Career

Why PMs Should Code (And When to Stop)

·6 min read
product-managementcodingtechnical-fluencycareer-advice

Why the Debate Matters

Every few months, the PM Twitter discourse erupts: "Should PMs code?" It generates heat but rarely light. The real question isn't binary. It's about finding the right level of technical fluency for your role, your team, and your product.

I've been on both sides. I've been the PM who didn't understand why a "simple" feature took three sprints. And I've been the PM who accidentally rewrote an engineer's PR because I got too deep into the implementation. Neither extreme works.

The Case For Coding

Technical fluency gives PMs three superpowers:

1. Understanding Engineering Constraints

When you understand that "just add a dropdown" means schema changes, migration scripts, API versioning, and frontend state management, you make better product decisions. You stop proposing architecturally expensive features for marginal user value.

At Omniful, I saved two sprint cycles by prototyping a solution that showed the engineering team a simpler approach. That wouldn't have happened without understanding how the data layer worked.

2. Building Prototypes That Prove Value

The fastest way to validate an idea is to build a rough version. Not a pixel-perfect mockup - a working prototype that real users can interact with. SQL queries against production data, quick Python scripts to model outcomes, simple HTML prototypes to test flows.

# Quick churn prediction to validate feature priority
import pandas as pd

users = pd.read_sql("""
SELECT user_id,
datediff(day, last_login, current_date) as days_inactive,
total_sessions_30d,
feature_adoption_score
FROM user_metrics
WHERE signup_date > '2025-01-01'
""", conn)

at_risk = users[
(users.days_inactive > 14) &
(users.feature_adoption_score < 0.3)
]
print(f"At-risk users: {len(at_risk)} ({len(at_risk)/len(users)*100:.1f}%)")

That took 15 minutes. The insight - that 23% of new users were at risk - reprioritized our entire Q2 roadmap.

3. Speaking the Same Language

When you can read a pull request, understand an architecture diagram, or discuss trade-offs in a design review, you earn engineering trust. Not because coding is required - but because you've done the work to meet them where they are.

When To Stop

Here's where most "PMs should code" advice falls apart: it doesn't tell you when to stop. And the stopping point matters more than the starting point.

Stop when you're doing the engineer's job. If you're writing production code, you're not being a PM. You're being an engineer who also goes to stakeholder meetings. That's a different role - and usually a worse version of both. Stop when you're optimizing for implementation over discovery. The PM's job is to figure out what to build and why. If your technical skills are pulling you toward how, you're in the wrong lane. Stop when it's slower than collaborating. If explaining what you want to an engineer takes 10 minutes but building it yourself takes 2 hours, you've already lost the ROI argument.

The litmus test: Ask yourself - "Am I using code to make better product decisions, or am I using product meetings as an excuse to write code?" The motivation matters.

The Sweet Spot

After three years navigating this, here's my practical framework:

  • SQL - Yes, always. Every PM should be able to query their own product data. Waiting for an analyst to pull numbers creates a bottleneck that slows every decision.
  • Scripting (Python/JS) - Useful, not required. Great for quick analyses, prototypes, and automation. Don't aim for production quality - aim for "convincing enough to make a decision."
  • Reading code - More valuable than writing it. Understand pull requests. Read the data model. Know what's in the codebase. This builds trust faster than any prototype.
  • System design - Understand it conceptually. You don't need to draw sequence diagrams. But understanding why microservices take longer than a monolith change helps you set realistic timelines.
  • APIs - Know the basics. Understand REST vs. GraphQL conceptually. Be able to use Postman. This helps in integrations and platform discussions.

Practical Advice by PM Level

Junior/APM: Learn SQL deeply.

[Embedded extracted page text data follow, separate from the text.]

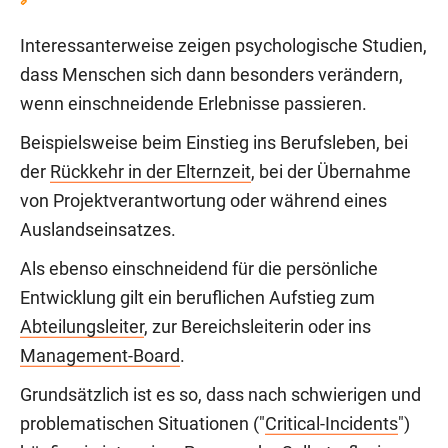
Interessanterweise zeigen psychologische Studien,
dass Menschen sich dann besonders verändern,
wenn einschneidende Erlebnisse passieren.
Beispielsweise beim Einstieg ins Berufsleben, bei
der
Rückkehr in der Elternzeit
, bei der Übernahme
von Projektverantwortung oder während eines
Auslandseinsatzes.
Als ebenso einschneidend für die persönliche
Entwicklung gilt ein beruflichen Aufstieg zum
Abteilungsleiter
, zur Bereichsleiterin oder ins
Management-Board
.
Grundsätzlich ist es so, dass nach schwierigen und
problematischen Situationen ("
Critical-Incidents
")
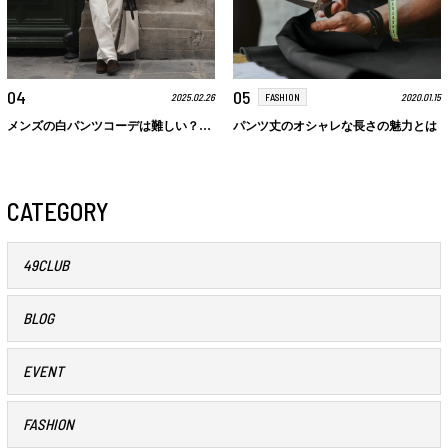
04
05
2025.02.26
2020.01.15
FASHION
メンズの白パンツコーデは難しい？アイテム選びのコツや注意点、おすすめコーデを紹介
パンツ丈のオシャレな長さの魅力とは
CATEGORY
49CLUB
BLOG
EVENT
FASHION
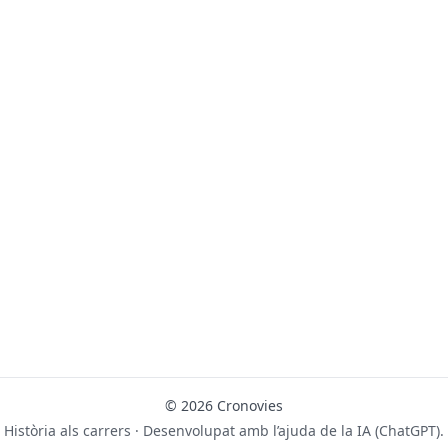
© 2026 Cronovies
Història als carrers · Desenvolupat amb l’ajuda de la IA (ChatGPT).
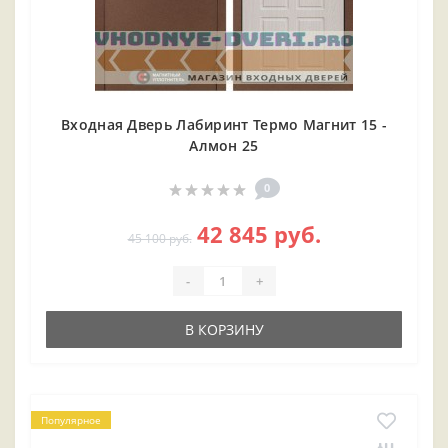
Входная Дверь Лабиринт Термо Магнит 15 -
Алмон 25
0
42 845 руб.
45 100 руб.
-
+
В КОРЗИНУ
Популярное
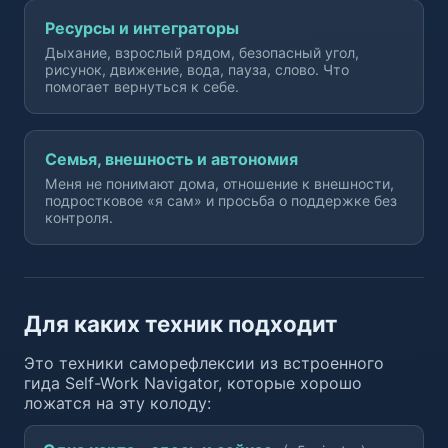
Ресурсы и интеграторы
Дыхание, взрослый рядом, безопасный угол,
рисунок, движение, вода, пауза, слово. Что
помогает вернуться к себе.
Семья, внешность и автономия
Меня не понимают дома, отношение к внешности,
подростковое «я сам» и просьба о поддержке без
контроля.
Для каких техник подходит
Это техники саморефлексии из встроенного
гида Self-Work Navigator, которые хорошо
ложатся на эту колоду:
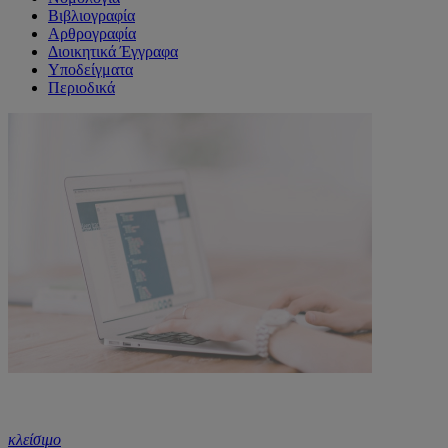
Βιβλιογραφία
Αρθρογραφία
Διοικητικά Έγγραφα
Υποδείγματα
Περιοδικά
κλείσιμο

Read your product's codebase for 30 minutes a week. Build something small (a personal site, a data dashboard). The goal is empathy for the engineering process. Mid-level PM: Use scripting to validate assumptions. Write design docs that include technical context. Participate in design reviews. Your technical fluency should speed up decisions, not slow down engineering. Senior PM: Your value is in judgment, not execution. Know enough to ask the right questions and challenge estimates when they feel off. Mentor junior PMs on technical literacy. Don't code in production - code to think.

The Bottom Line

The PM-coding question has a boring answer: it depends. But "it depends" isn't useful, so here's the concrete version: invest in technical fluency up to the point where it improves your product decisions, and not a line of code beyond that.

For me, that means SQL fluency, Python for analysis, enough JavaScript to build prototypes, and enough system design knowledge to have informed architecture discussions. Your mileage will vary - but the principle holds.

The best PMs I know aren't the ones who can code the most. They're the ones who know exactly how much coding makes them better at their actual job.